Hybrid Vehicles
Plug-in Hybrid
Electric Vehicle

Plug-in Hybrid

Plug-in Hybrid Electric Vehicles (PHEVs) use batteries to power an electric motor, as well as another fuel, such as diesel, to power an internal combustion engine. PHEVs can charge their batteries through charging equipment and regenerative braking. Unlike Hybrid Electric Vehicles, Plug-in Hybrids have larger battery pack. For example, depending on the model, ranges up to 100 kilometres and more are possible in pure electric mode. Standard fuel consumption of a plug-in hybrid is up to 35% less than that of a comparable ICE vehicle. However, whether this is achieved under real road conditions depends largely on the driver recharging the battery regularly and actually taking advantage of the fuel saving potential. Seasonal fluctuations also have to be taken into account, as lower temperatures reduce the battery range.
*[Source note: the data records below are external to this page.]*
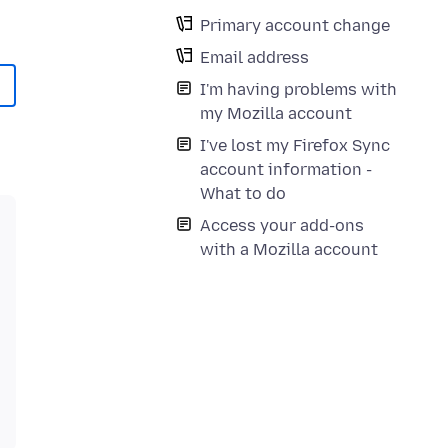
Primary account change
Email address
I'm having problems with
my Mozilla account
I've lost my Firefox Sync
account information -
What to do
Access your add-ons
with a Mozilla account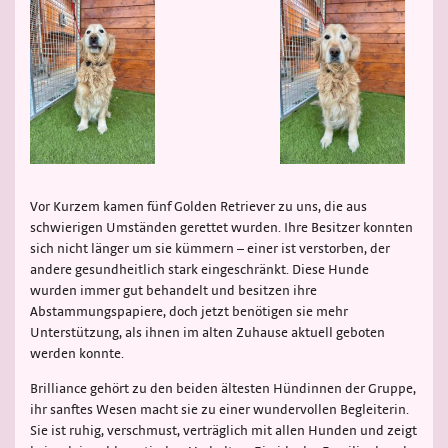
Vor Kurzem kamen fünf Golden Retriever zu uns, die aus
schwierigen Umständen gerettet wurden. Ihre Besitzer konnten
sich nicht länger um sie kümmern – einer ist verstorben, der
andere gesundheitlich stark eingeschränkt. Diese Hunde
wurden immer gut behandelt und besitzen ihre
Abstammungspapiere, doch jetzt benötigen sie mehr
Unterstützung, als ihnen im alten Zuhause aktuell geboten
werden konnte.
Brilliance gehört zu den beiden ältesten Hündinnen der Gruppe,
ihr sanftes Wesen macht sie zu einer wundervollen Begleiterin.
Sie ist ruhig, verschmust, verträglich mit allen Hunden und zeigt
Key Components of a Plug-In Hybrid Electric Car

Battery (auxiliary):

Auxiliary battery provides electricity to start the vehicle before the traction battery is engaged and it also powers vehicle accessories.

Charge port:

The charge port allows the vehicle to connect to an external power supply in order to charge the traction battery pack.

DC/DC converter:

DC/DC converter converts higher-voltage DC power from the traction battery pack to the lower-voltage DC power which is required to run vehicle accessories and recharge the auxiliary battery.

Electric generator:

Generates electricity from the rotating wheels while braking, transferring that energy back to traction battery pack.

Electric traction motor:

This motor drives the vehicle’s wheels by using the power from traction battery pack.

Exhaust system:

The exhaust system removes the exhaust gases from the engine out through the tailpipe. A three-way catalyst is designed to reduce engine-out emissions within the exhaust system.

Fuel filler:

A nozzle from a fuel dispenser attaches to the receptacle on the vehicle to fill the tank.

Fuel tank:

This tank stores fuel on board the vehicle until it is required by the engine

Internal Combustion Engine (spark-ignited):

Fuel is injected into either the inlet manifold or the combustion chamber, where it is combined with air, and the air/fuel mixture is ignited by the spark from a spark plug.

Onboard charger:

Onboard charger converts AC to DC power for charging the traction battery. It also communicates with the charging equipment and monitors battery characteristics such as voltage, current, temperature, and state of charge while charging the pack.

Power electronics controller:

This unit controls the speed of the electric traction motor and its torque by managing the flow of electrical energy delivered by the traction battery.

Thermal system (cooling):

This system maintains an optimum operating temperature range of the engine, electric motor, power electronics, and other components.

Traction battery pack:

Stores electricity for use by the electric traction motor.


The transmission transfers mechanical power from the engine and/or electric traction motor to drive the wheels.